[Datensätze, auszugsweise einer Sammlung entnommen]
========================

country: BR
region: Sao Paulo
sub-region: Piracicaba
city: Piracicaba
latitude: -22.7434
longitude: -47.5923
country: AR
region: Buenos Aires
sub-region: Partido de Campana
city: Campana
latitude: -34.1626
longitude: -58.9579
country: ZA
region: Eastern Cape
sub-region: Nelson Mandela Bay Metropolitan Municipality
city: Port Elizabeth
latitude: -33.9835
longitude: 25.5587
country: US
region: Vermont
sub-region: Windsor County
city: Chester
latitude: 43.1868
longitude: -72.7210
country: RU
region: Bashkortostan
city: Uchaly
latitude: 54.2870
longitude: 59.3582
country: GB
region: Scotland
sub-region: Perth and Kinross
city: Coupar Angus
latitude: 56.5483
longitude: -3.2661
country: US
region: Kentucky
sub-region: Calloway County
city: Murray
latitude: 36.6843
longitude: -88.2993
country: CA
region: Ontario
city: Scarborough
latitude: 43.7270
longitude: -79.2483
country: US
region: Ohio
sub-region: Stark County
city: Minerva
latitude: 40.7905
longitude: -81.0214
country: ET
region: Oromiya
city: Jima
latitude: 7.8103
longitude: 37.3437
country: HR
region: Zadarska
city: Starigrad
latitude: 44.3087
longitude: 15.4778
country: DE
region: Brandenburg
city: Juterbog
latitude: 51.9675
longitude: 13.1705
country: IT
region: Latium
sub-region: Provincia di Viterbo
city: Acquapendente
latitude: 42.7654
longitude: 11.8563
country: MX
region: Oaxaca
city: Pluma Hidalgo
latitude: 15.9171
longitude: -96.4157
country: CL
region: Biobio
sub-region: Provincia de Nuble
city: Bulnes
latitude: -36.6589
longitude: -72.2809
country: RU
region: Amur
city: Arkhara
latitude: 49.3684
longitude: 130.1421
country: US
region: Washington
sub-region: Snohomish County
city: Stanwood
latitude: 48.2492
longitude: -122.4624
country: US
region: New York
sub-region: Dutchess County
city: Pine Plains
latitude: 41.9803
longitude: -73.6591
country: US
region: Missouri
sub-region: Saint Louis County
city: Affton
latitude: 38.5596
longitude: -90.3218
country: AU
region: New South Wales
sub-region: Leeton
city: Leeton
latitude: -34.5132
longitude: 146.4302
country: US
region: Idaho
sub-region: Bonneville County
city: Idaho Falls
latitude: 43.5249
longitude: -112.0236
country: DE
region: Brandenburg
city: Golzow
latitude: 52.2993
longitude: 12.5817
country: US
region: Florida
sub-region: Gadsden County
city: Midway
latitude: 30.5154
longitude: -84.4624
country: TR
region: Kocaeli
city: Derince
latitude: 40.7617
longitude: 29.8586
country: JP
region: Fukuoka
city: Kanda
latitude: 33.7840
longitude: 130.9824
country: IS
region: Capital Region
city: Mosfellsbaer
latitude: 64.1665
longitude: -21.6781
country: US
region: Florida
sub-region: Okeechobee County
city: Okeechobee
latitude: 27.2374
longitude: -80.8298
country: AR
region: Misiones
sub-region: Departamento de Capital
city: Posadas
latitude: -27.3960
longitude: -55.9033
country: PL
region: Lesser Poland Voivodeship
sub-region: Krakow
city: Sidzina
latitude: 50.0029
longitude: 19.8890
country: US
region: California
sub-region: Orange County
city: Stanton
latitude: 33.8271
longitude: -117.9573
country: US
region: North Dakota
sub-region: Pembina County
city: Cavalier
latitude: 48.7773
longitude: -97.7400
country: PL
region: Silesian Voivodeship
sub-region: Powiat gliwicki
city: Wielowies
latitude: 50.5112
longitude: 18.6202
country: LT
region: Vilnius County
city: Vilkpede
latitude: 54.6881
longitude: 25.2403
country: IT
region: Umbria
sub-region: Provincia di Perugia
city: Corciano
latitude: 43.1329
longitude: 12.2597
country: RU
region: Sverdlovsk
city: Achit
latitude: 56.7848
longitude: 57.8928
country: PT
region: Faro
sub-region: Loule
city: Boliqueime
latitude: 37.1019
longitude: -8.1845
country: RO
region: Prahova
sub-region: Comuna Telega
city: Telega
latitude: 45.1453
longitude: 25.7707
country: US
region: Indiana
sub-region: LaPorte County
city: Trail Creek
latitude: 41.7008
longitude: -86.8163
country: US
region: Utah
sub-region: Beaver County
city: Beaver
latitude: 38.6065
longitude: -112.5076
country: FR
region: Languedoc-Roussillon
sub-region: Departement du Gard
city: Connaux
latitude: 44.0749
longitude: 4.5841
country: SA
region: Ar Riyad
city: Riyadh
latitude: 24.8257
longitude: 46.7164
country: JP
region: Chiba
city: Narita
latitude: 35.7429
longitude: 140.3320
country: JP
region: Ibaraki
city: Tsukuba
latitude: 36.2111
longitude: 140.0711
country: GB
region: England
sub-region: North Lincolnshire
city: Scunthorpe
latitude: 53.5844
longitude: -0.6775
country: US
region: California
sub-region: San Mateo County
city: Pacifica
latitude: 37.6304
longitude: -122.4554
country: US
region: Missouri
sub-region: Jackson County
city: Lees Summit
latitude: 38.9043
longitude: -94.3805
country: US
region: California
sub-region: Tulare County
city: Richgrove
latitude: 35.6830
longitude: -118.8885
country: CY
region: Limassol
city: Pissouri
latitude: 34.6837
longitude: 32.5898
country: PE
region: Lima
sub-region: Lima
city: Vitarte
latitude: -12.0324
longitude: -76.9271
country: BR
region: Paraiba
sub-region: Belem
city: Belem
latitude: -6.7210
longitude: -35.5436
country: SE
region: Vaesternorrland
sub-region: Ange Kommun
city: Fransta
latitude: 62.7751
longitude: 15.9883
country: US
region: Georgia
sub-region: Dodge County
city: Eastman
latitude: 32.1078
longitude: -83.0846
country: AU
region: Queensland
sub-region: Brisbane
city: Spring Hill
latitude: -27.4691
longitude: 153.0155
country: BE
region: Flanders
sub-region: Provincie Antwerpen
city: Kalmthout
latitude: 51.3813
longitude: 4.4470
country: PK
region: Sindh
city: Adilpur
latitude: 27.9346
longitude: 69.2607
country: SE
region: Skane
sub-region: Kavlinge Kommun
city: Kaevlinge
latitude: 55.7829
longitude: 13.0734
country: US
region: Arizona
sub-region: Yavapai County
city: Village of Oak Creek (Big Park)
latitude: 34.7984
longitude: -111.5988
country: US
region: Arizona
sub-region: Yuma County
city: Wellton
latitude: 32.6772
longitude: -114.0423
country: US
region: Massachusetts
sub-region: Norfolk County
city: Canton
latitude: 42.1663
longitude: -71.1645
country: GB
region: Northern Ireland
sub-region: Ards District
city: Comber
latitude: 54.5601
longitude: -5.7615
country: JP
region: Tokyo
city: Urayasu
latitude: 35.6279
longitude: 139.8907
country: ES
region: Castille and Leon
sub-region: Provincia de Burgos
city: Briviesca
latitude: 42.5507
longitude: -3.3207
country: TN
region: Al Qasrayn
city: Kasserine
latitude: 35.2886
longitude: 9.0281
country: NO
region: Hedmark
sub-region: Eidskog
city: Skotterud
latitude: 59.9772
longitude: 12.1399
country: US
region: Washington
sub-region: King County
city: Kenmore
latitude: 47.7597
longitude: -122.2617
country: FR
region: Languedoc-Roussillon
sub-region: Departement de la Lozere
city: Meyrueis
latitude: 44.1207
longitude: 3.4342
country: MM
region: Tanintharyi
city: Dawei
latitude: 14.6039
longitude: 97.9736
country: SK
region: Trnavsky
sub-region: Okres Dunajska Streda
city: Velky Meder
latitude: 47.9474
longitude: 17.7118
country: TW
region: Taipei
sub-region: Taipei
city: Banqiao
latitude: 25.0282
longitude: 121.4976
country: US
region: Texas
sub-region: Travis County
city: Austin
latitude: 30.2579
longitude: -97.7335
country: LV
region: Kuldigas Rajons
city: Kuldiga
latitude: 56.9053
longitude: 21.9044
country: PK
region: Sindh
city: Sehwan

========================

Aufgabenstellung: Gib die Zeilen ab der Zeile mit „longitude: -35.5436“ bis einschließlich der Zeile mit „longitude: 4.4470“ unverändert zurück.

Bearbeitete Aufgabe:
longitude: -35.5436
country: SE
region: Vaesternorrland
sub-region: Ange Kommun
city: Fransta
latitude: 62.7751
longitude: 15.9883
country: US
region: Georgia
sub-region: Dodge County
city: Eastman
latitude: 32.1078
longitude: -83.0846
country: AU
region: Queensland
sub-region: Brisbane
city: Spring Hill
latitude: -27.4691
longitude: 153.0155
country: BE
region: Flanders
sub-region: Provincie Antwerpen
city: Kalmthout
latitude: 51.3813
longitude: 4.4470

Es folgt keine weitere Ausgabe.